Cuando tocó el turno a Carmen López Portillo, la institución había crecido tanto y se había hecho tan compleja, que ya no podía ser dirigida por las señoras. Se hizo una completa reestructuración y descentralización y pasó a ser el Sistema Nacional para el Desarrollo Integral de la Familia DIF, que se insertó en un plan de dimensiones nacionales. Las consortes quedaron presidiendo el Patronato, pero aún con bastante poder. Por eso Paloma de la Madrid pudo agregar el cuidado de los ancianos y Cecilia Salinas el de los adolescentes, que eran sus intereses propios.
En los 80 empezó un proceso de disminución del interés gubernamental en la institución, lo cual se manifestó en menores presupuestos. Y en los 90 se ve el franco debilitamiento y hasta desmantelamiento de la institución, a lo que contribuyó el desinterés de la señora Nilda Zedillo en ese trabajo. Si el DIF no murió del todo, fue por el esfuerzo de sus directores y de algunas esposas de mandatarios estatales.
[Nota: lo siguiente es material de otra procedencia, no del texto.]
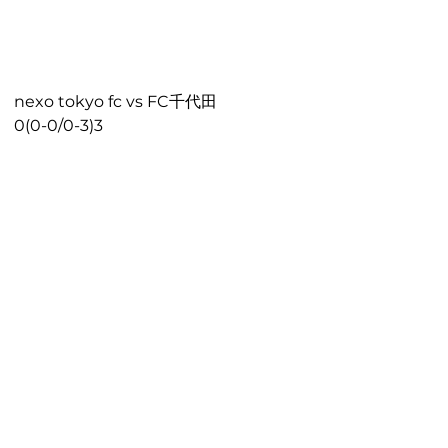
nexo tokyo fc vs FC千代田
0(0-0/0-3)3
La puntilla se la dio la señora Marta Fox, quien de plano lo abandonó para crear su propia ONG desde donde ejerció una filantropía clientelar.
Hoy el DIF, institución que fue ejemplar para la asistencia social, es un cascarón vacío a nivel federal, aunque sigue existiendo y la cónyuge del Presidente ocupa su sitio presidiendo el Consejo Consultivo. A nivel estatal, funciona en algunos estados y en otros no, siempre según las ganas y el capricho de la esposa de cada mandatario, que igual lo usa para promocionar “valores humanos” que para crear una clínica de especialidades, sin relación alguna con una agenda nacional y sin perspectiva integral, pero eso sí, con capacidad para decidir el destino de cientos de millones de pesos.